* **Aim of the task**:
Each entry below must be repeated exactly, with pictures left out.

* **Task data**:

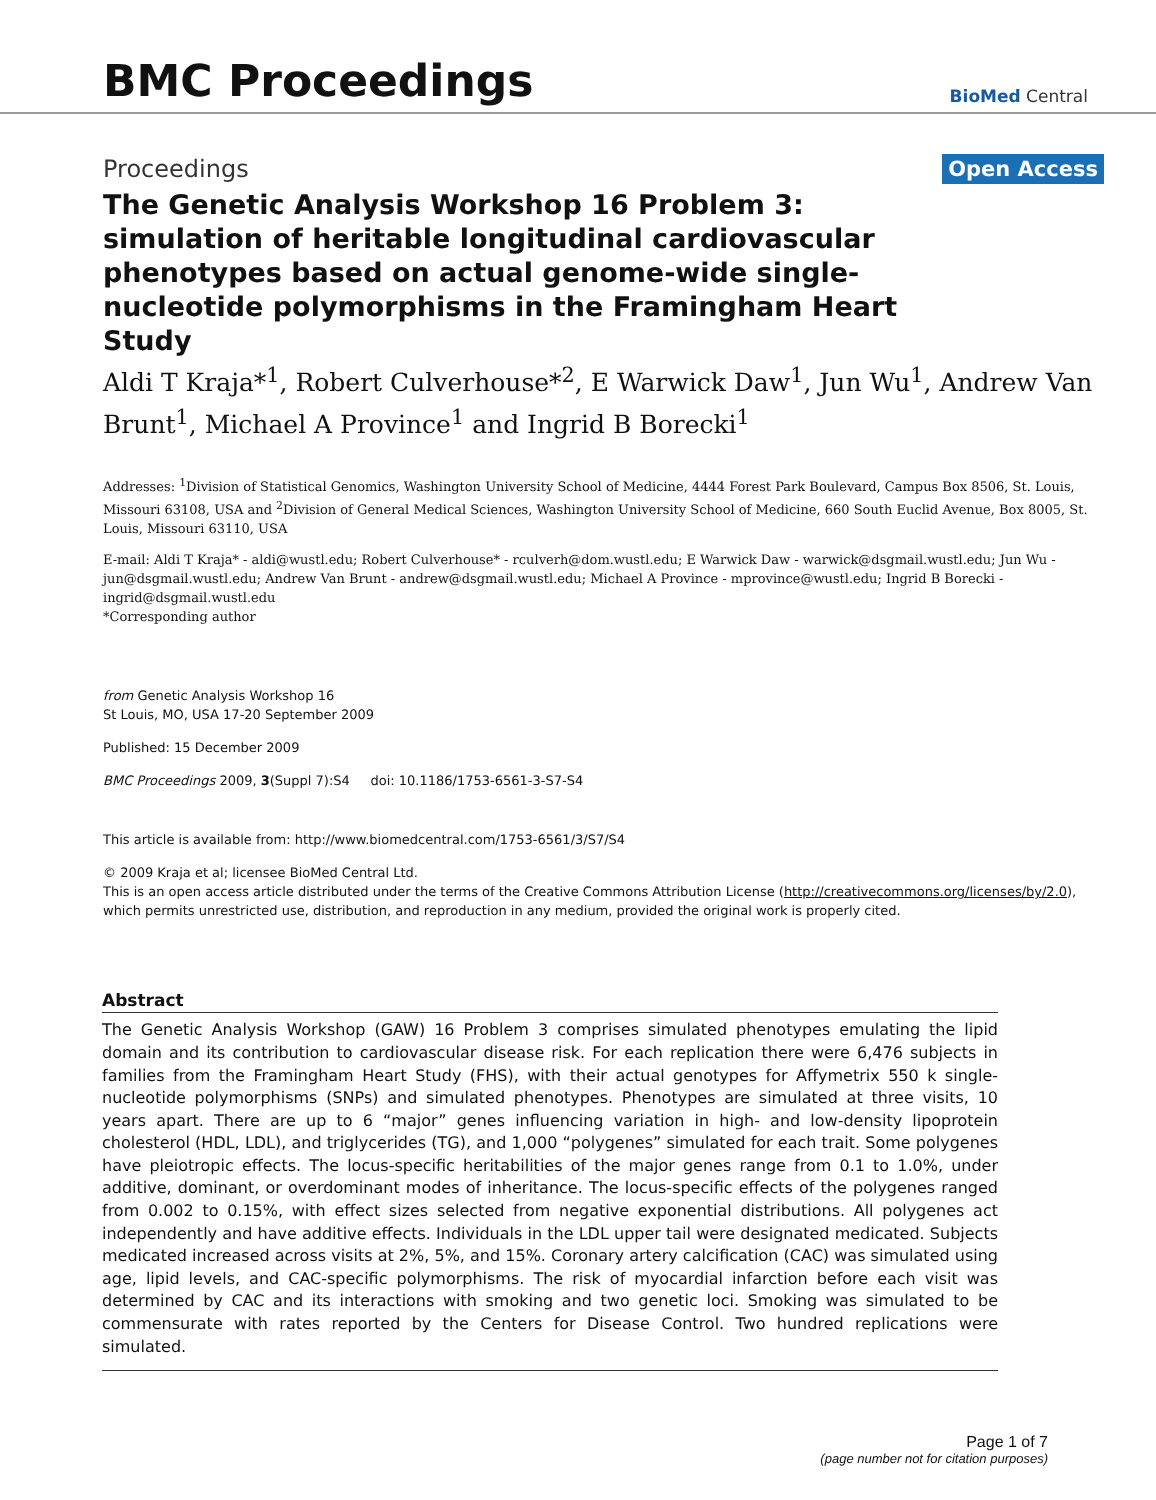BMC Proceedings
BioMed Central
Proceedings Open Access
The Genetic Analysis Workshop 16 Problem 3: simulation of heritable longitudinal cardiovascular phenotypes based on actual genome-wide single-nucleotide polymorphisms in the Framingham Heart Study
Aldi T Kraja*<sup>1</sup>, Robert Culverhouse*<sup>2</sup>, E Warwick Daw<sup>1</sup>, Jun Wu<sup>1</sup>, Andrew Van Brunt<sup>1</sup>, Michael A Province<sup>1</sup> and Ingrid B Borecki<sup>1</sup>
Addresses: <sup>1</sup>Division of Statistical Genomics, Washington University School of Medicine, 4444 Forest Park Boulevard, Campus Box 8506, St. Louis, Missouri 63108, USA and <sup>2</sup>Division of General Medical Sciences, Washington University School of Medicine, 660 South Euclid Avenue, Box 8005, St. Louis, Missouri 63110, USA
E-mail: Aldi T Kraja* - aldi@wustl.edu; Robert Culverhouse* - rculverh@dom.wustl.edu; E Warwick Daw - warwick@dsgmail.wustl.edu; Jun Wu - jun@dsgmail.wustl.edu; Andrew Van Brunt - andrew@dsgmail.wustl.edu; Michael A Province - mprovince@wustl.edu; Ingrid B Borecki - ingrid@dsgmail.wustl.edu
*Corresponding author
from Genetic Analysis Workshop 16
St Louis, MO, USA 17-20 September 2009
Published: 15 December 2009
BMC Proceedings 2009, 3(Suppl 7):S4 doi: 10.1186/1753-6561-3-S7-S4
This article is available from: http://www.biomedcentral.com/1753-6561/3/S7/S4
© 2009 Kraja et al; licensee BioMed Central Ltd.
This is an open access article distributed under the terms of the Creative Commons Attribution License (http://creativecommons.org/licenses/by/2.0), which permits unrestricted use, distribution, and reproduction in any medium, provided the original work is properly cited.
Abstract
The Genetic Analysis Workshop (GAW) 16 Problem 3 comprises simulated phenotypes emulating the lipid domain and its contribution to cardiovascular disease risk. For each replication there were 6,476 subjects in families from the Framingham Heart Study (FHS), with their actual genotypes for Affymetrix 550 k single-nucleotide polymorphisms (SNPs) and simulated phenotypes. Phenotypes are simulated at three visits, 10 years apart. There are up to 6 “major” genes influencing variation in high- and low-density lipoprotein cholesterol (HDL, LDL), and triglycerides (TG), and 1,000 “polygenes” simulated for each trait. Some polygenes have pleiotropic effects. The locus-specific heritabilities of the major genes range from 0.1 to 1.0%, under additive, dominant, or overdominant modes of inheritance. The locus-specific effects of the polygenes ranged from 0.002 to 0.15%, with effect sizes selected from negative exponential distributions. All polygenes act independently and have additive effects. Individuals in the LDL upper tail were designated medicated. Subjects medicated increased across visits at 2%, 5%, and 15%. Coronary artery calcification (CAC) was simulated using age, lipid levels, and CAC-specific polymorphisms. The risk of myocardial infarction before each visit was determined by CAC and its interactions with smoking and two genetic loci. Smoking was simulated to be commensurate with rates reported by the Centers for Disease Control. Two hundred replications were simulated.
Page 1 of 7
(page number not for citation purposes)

* **Result for this exercise**:
BMC Proceedings
BioMed Central
Proceedings Open Access
The Genetic Analysis Workshop 16 Problem 3: simulation of heritable longitudinal cardiovascular phenotypes based on actual genome-wide single-nucleotide polymorphisms in the Framingham Heart Study
Aldi T Kraja*<sup>1</sup>, Robert Culverhouse*<sup>2</sup>, E Warwick Daw<sup>1</sup>, Jun Wu<sup>1</sup>, Andrew Van Brunt<sup>1</sup>, Michael A Province<sup>1</sup> and Ingrid B Borecki<sup>1</sup>
Addresses: <sup>1</sup>Division of Statistical Genomics, Washington University School of Medicine, 4444 Forest Park Boulevard, Campus Box 8506, St. Louis, Missouri 63108, USA and <sup>2</sup>Division of General Medical Sciences, Washington University School of Medicine, 660 South Euclid Avenue, Box 8005, St. Louis, Missouri 63110, USA
E-mail: Aldi T Kraja* - aldi@wustl.edu; Robert Culverhouse* - rculverh@dom.wustl.edu; E Warwick Daw - warwick@dsgmail.wustl.edu; Jun Wu - jun@dsgmail.wustl.edu; Andrew Van Brunt - andrew@dsgmail.wustl.edu; Michael A Province - mprovince@wustl.edu; Ingrid B Borecki - ingrid@dsgmail.wustl.edu
*Corresponding author
from Genetic Analysis Workshop 16
St Louis, MO, USA 17-20 September 2009
Published: 15 December 2009
BMC Proceedings 2009, 3(Suppl 7):S4 doi: 10.1186/1753-6561-3-S7-S4
This article is available from: http://www.biomedcentral.com/1753-6561/3/S7/S4
© 2009 Kraja et al; licensee BioMed Central Ltd.
This is an open access article distributed under the terms of the Creative Commons Attribution License (http://creativecommons.org/licenses/by/2.0), which permits unrestricted use, distribution, and reproduction in any medium, provided the original work is properly cited.
Abstract
The Genetic Analysis Workshop (GAW) 16 Problem 3 comprises simulated phenotypes emulating the lipid domain and its contribution to cardiovascular disease risk. For each replication there were 6,476 subjects in families from the Framingham Heart Study (FHS), with their actual genotypes for Affymetrix 550 k single-nucleotide polymorphisms (SNPs) and simulated phenotypes. Phenotypes are simulated at three visits, 10 years apart. There are up to 6 “major” genes influencing variation in high- and low-density lipoprotein cholesterol (HDL, LDL), and triglycerides (TG), and 1,000 “polygenes” simulated for each trait. Some polygenes have pleiotropic effects. The locus-specific heritabilities of the major genes range from 0.1 to 1.0%, under additive, dominant, or overdominant modes of inheritance. The locus-specific effects of the polygenes ranged from 0.002 to 0.15%, with effect sizes selected from negative exponential distributions. All polygenes act independently and have additive effects. Individuals in the LDL upper tail were designated medicated. Subjects medicated increased across visits at 2%, 5%, and 15%. Coronary artery calcification (CAC) was simulated using age, lipid levels, and CAC-specific polymorphisms. The risk of myocardial infarction before each visit was determined by CAC and its interactions with smoking and two genetic loci. Smoking was simulated to be commensurate with rates reported by the Centers for Disease Control. Two hundred replications were simulated.
Page 1 of 7
(page number not for citation purposes)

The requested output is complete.